[Pose estimation data]
═══

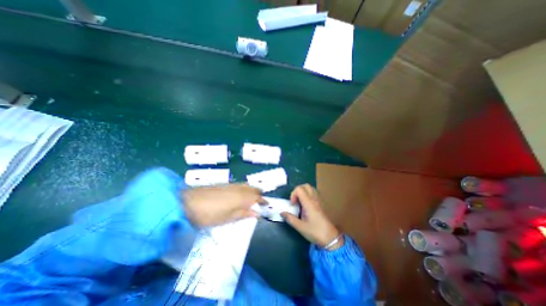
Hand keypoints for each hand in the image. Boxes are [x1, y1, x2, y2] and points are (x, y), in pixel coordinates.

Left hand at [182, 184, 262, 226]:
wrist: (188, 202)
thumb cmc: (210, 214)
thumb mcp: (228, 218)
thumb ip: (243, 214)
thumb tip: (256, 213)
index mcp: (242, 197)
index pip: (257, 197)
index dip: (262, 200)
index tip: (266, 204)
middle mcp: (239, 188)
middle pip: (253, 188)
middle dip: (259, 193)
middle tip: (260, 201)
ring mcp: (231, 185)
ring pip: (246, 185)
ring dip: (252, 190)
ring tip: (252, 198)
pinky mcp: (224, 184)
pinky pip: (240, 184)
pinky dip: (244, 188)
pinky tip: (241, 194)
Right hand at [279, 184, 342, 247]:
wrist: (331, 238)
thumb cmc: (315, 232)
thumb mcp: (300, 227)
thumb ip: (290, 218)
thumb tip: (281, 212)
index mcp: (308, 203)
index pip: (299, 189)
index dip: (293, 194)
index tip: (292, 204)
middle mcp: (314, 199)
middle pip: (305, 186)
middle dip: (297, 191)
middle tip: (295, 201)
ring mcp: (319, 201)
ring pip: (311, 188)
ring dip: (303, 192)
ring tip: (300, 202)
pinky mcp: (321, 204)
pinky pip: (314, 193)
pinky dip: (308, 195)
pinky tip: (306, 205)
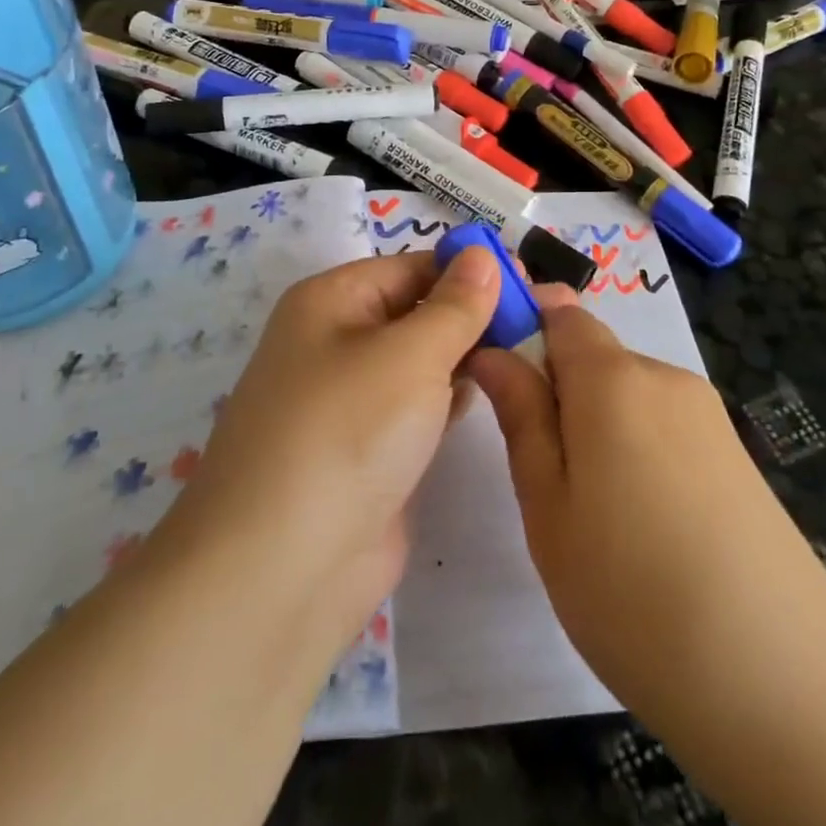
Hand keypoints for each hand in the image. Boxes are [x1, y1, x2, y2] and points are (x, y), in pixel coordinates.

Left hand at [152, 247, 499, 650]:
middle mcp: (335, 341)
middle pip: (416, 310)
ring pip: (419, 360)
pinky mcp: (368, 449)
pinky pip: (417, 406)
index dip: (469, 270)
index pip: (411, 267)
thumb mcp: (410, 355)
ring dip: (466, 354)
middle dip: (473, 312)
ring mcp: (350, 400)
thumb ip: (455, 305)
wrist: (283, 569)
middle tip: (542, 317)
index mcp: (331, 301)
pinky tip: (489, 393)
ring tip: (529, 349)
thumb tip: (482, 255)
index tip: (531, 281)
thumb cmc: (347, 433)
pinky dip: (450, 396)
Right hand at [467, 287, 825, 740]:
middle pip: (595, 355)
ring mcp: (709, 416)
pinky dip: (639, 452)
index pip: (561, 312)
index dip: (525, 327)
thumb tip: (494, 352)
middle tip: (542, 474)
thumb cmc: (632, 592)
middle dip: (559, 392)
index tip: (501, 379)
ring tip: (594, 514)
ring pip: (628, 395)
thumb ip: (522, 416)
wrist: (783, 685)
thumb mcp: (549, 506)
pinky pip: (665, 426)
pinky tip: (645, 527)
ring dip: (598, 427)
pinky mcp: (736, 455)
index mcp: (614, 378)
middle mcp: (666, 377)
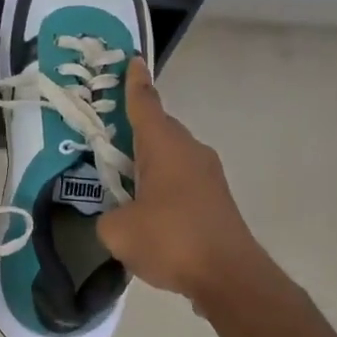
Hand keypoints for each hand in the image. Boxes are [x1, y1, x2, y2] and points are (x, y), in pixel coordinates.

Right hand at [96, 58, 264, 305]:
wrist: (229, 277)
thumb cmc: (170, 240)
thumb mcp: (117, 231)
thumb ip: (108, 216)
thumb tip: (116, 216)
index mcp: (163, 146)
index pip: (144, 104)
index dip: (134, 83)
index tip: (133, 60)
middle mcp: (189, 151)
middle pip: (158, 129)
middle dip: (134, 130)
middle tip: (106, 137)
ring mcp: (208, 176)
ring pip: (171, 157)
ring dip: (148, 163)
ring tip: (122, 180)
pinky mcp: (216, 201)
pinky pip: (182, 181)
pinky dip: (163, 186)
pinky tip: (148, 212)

═══

> _PROBLEM STATEMENT_
Copy, exactly and only, the lines above that begin with the one containing "pinky tip: (241, 194)" and finish with the one containing "ring pip: (311, 188)".

> _FINAL ANSWER_
pinky tip: (241, 194)
Right hand at [279, 184, 342, 247]:
wrist: (331, 238)
thumb cmc: (315, 232)
thumb mcp: (300, 227)
thumb ip: (290, 218)
thumb tip: (281, 212)
index mcp: (308, 203)
index pip: (299, 189)
index dip: (293, 194)
index tip: (292, 204)
middle mcp: (314, 199)
middle pip: (305, 186)
middle dip: (297, 191)
middle tip: (295, 201)
ring mcp: (319, 201)
ring pip: (311, 188)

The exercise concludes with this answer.